INFORMATION GIVEN |
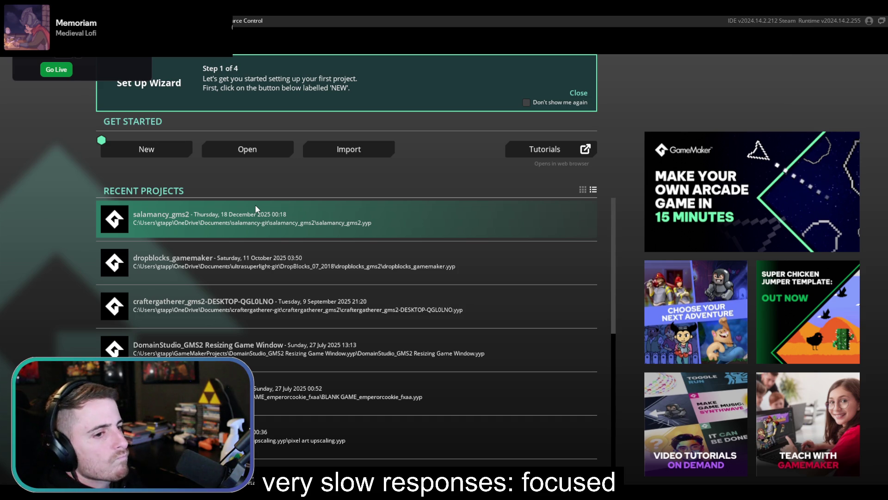
left_click(255, 205)
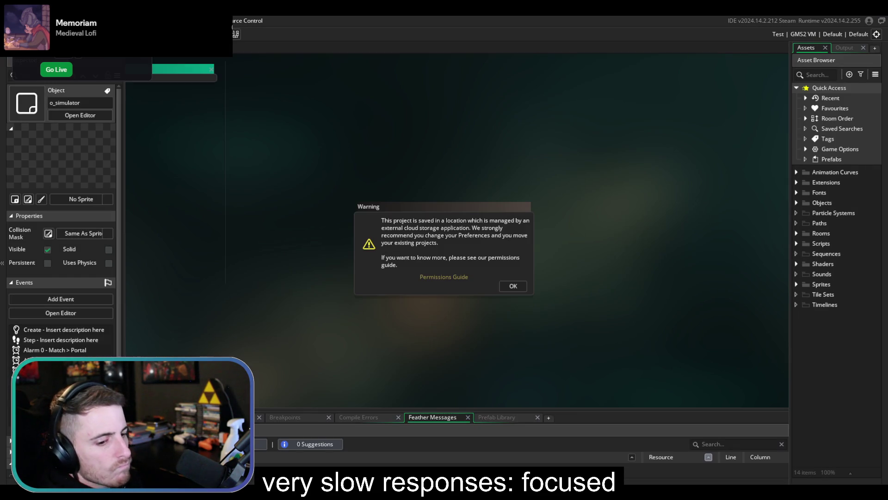
left_click(506, 285)
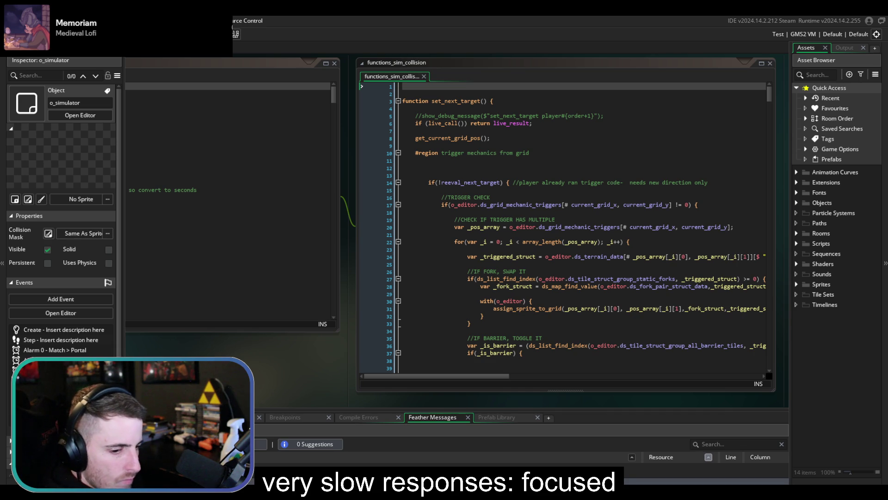
key("alt+Tab")
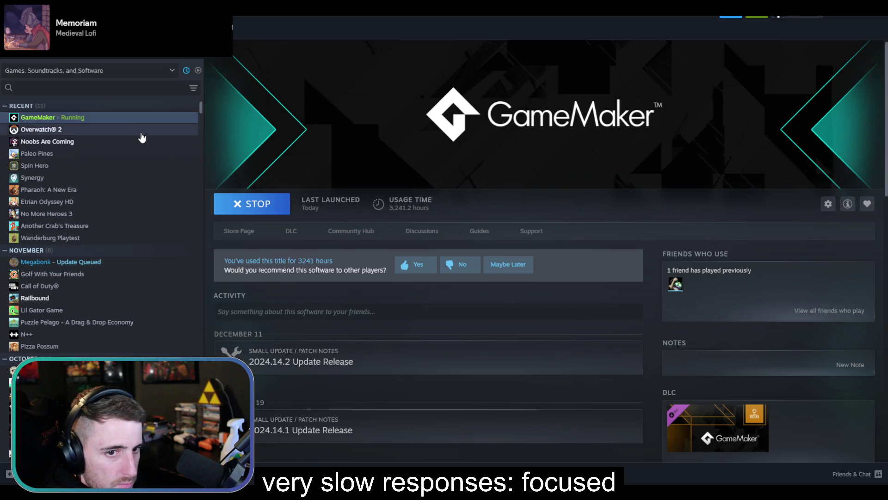
Open the Noobs Are Coming store page and browse its gameplay screenshots
left_click(126, 142)
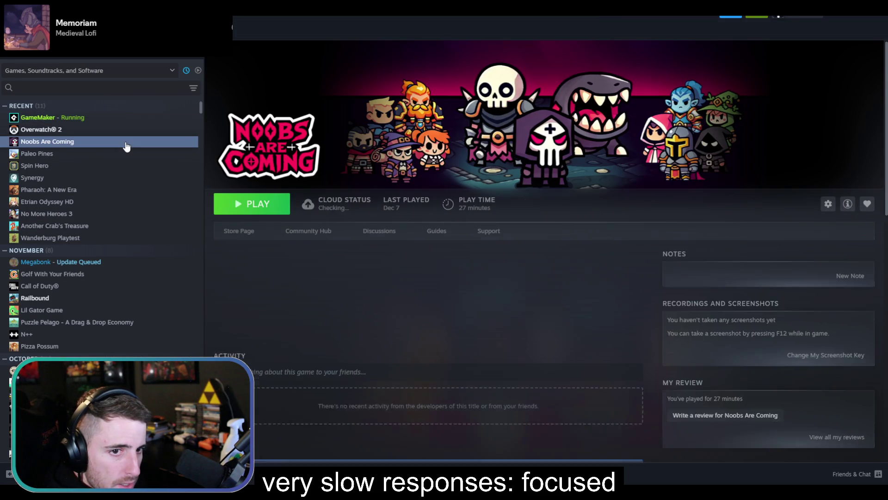
left_click(249, 234)
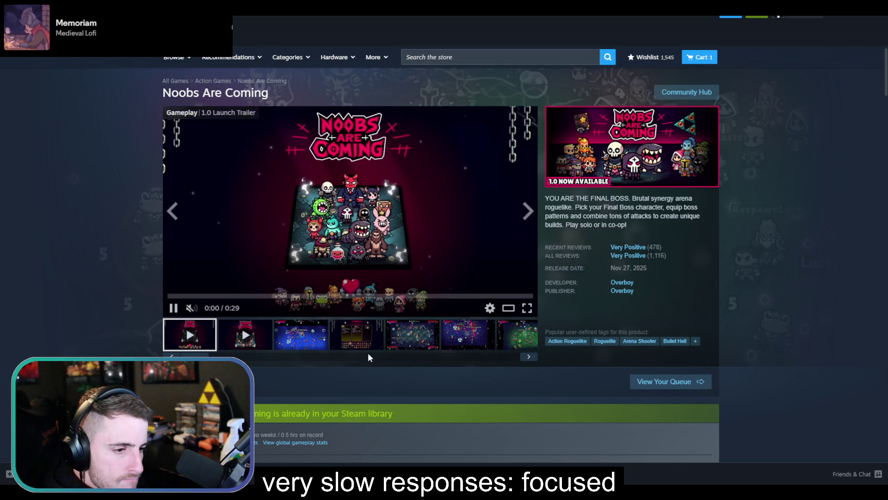
left_click(368, 343)
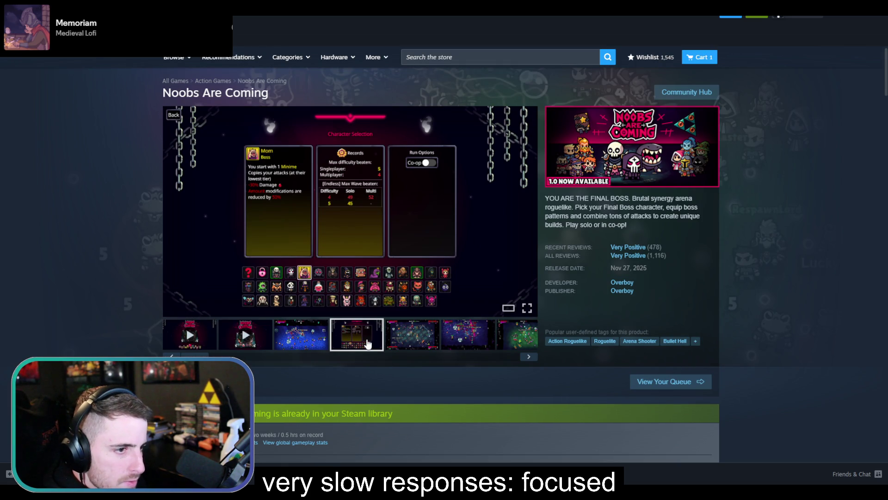
left_click(405, 340)
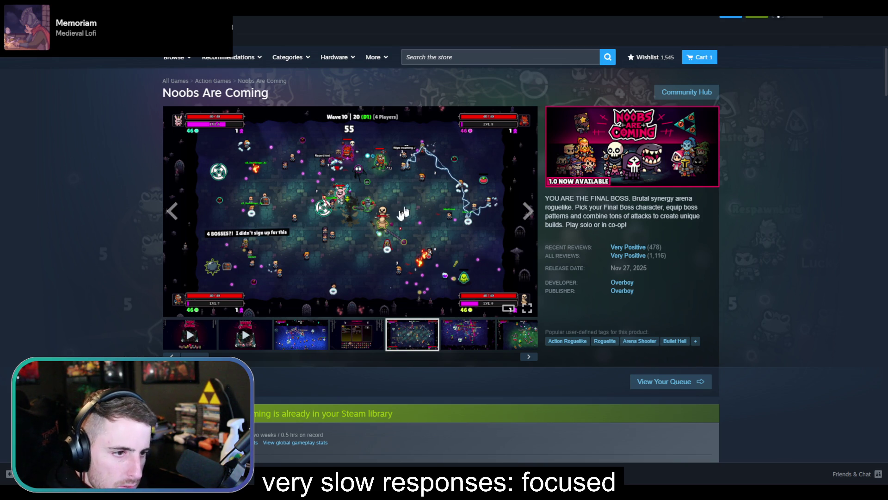
Play, pause and resume the Noobs Are Coming trailer, then open the game in the library
scroll(337, 266, "down", 1)
left_click(204, 297)
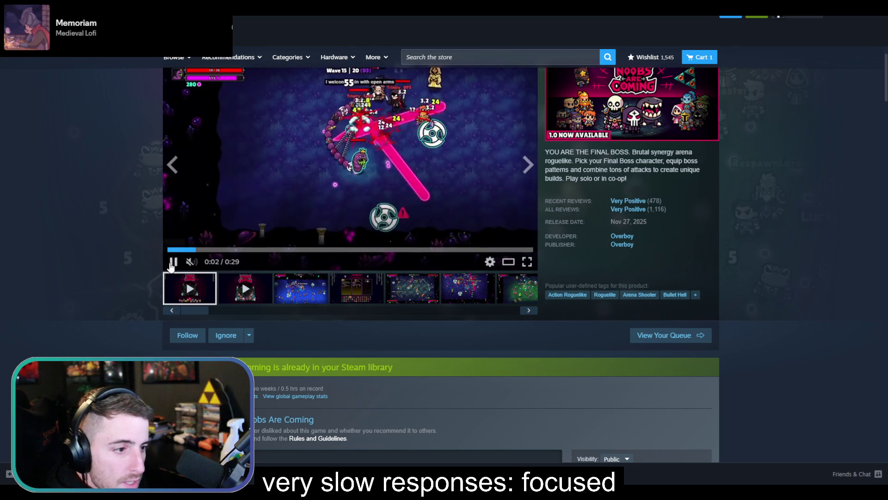
left_click(173, 262)
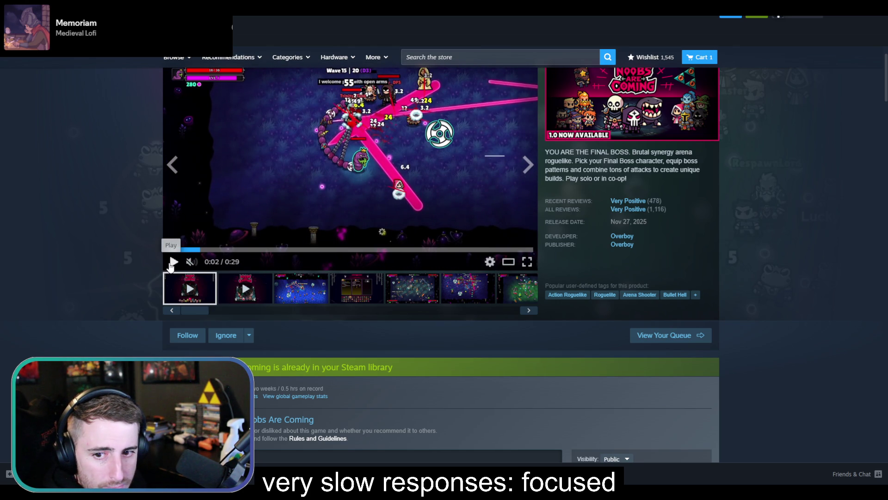
scroll(180, 259, "up", 1)
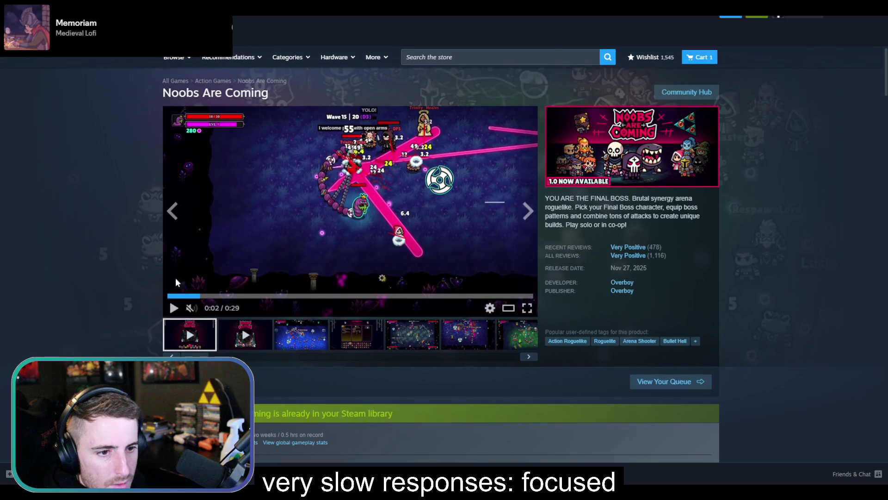
left_click(194, 312)
left_click(174, 307)
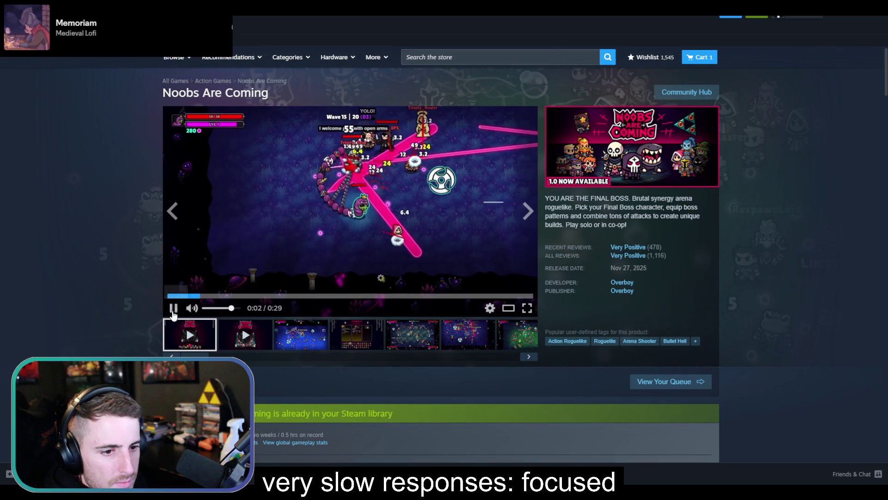
key("space")
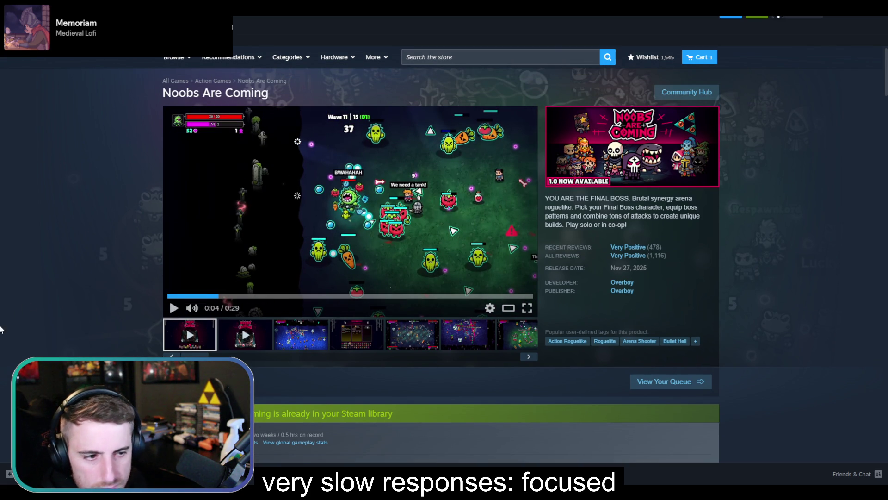
left_click(174, 307)
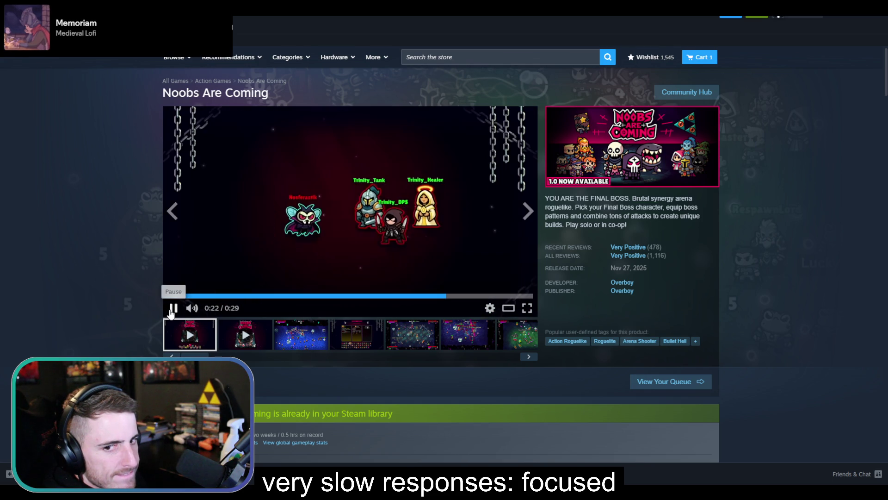
left_click(173, 308)
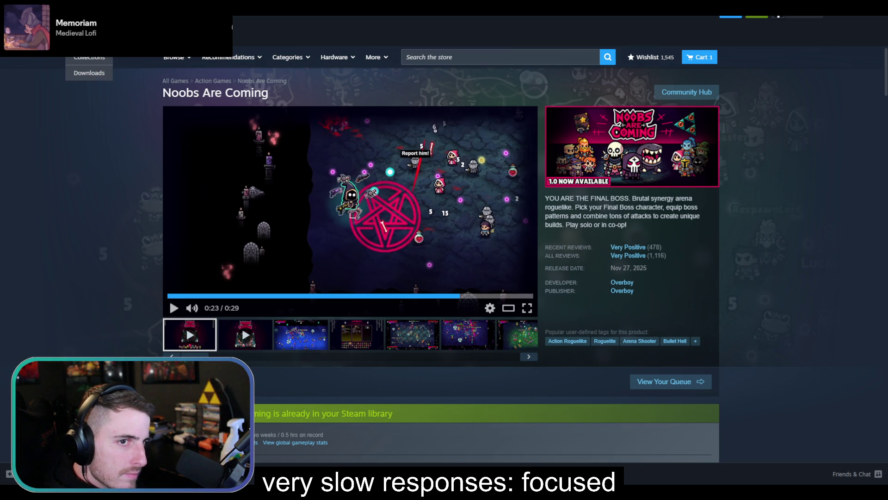
left_click(89, 29)
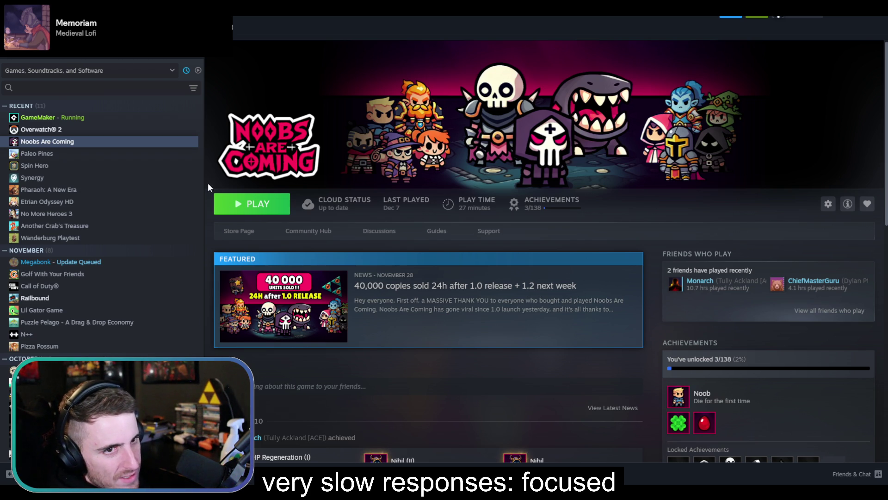
Return to the Steam library home and close the Steam window
mouse_move(196, 49)
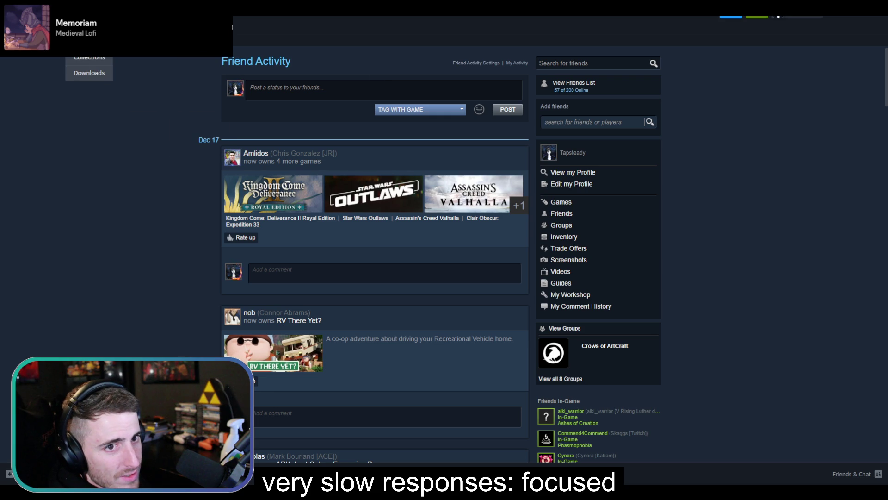
left_click(92, 28)
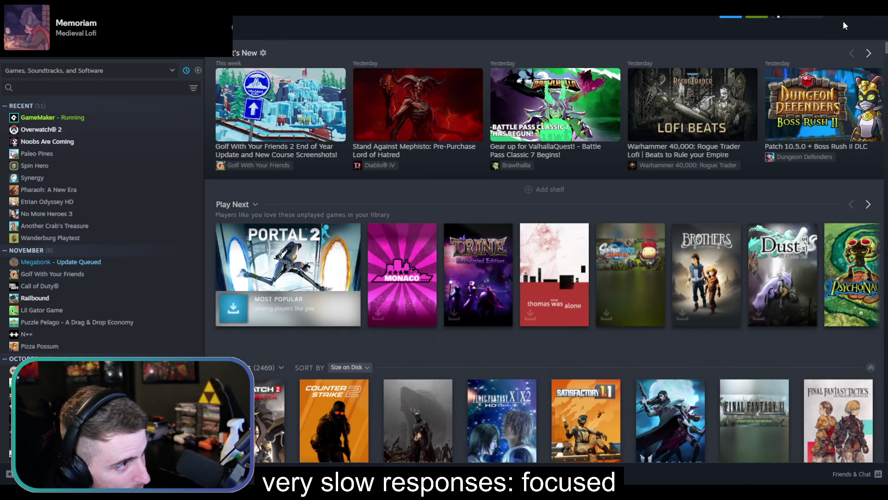
left_click(852, 18)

AIM OF THE TASK | Would you print, exactly as they appear, the lines from the line with "left_click(204, 297)" through the end of the entries above, leaving out the pictures?

SOLVED EXERCISE |
left_click(204, 297)
left_click(173, 262)
scroll(180, 259, "up", 1)
left_click(194, 312)
left_click(174, 307)
key("space")
left_click(174, 307)
left_click(173, 308)
left_click(89, 29)
Return to the Steam library home and close the Steam window
mouse_move(196, 49)
left_click(92, 28)
left_click(852, 18)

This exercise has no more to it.